The main branch of the medial femoral circumflex artery is related to the inferior border of the obturator externus muscle and passes posterior to the femur, towards the intertrochanteric crest.

It then crosses posterior to the obturator externus and anterior to the triceps coxae (obturator internus and the superior and inferior gemelli).

Before crossing the triceps coxae, a small branch passes to the greater trochanter.

The vessel enters the joint capsule between the gemellus superior and the piriformis muscles.

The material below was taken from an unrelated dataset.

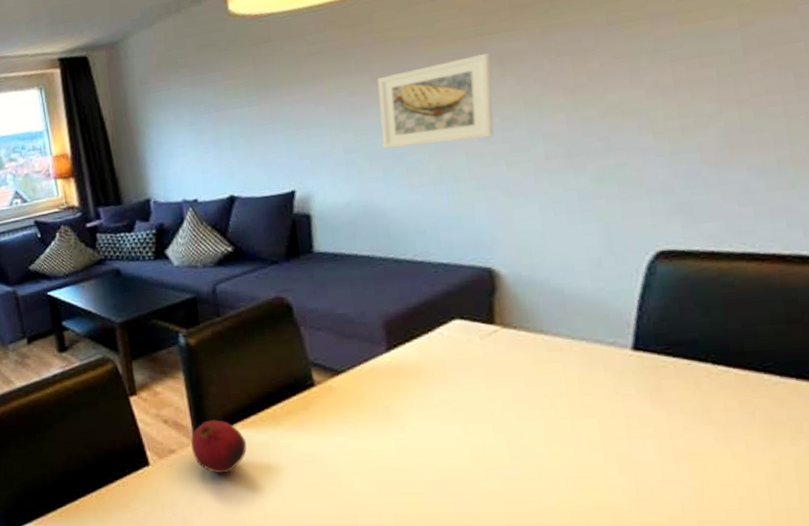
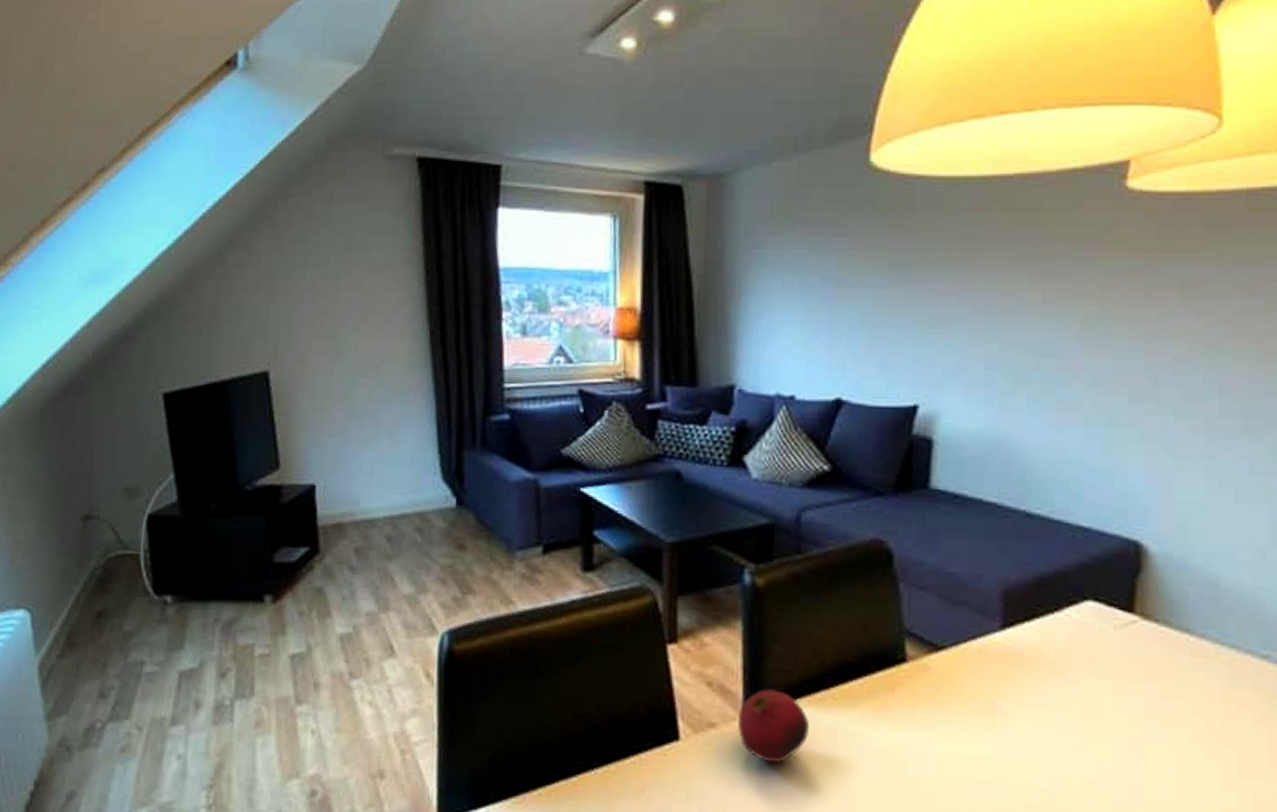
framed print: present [377,53,494,149] -> none [1032,273,1172,379]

Note: The approach must always be cranial to the piriformis muscle. This anatomical detail is crucial when starting to prepare the capsule.

After perforating the capsule, the vessel passes along the superior retinaculum and splits into 3-4 branches.

Provided the obturator externus muscle remains intact, it will protect the medial femoral circumflex artery.

open vs closed reduction

3. Skin incision

The incision should be placed so that the screws in the femoral neck are aligned with the axis of the neck.

If a plate is to be inserted, the incision will be prolonged distally and of sufficient length to allow adequate distal fixation.

Image intensification may be helpful for proper siting of the incision.

open reduction screw fixation greater trochanter

4. Development

The fascia lata is incised in line with the incision. Having incised the origin of the vastus lateralis muscle with a longitudinal or L-shaped cut, the muscle is elevated from the femur.

Angular stable plates require sufficient distal extension of the incision to accommodate the drill guides and jigs.

lateral approach

5. Wound closure

The wound is closed in layers according to the surgeon's preference.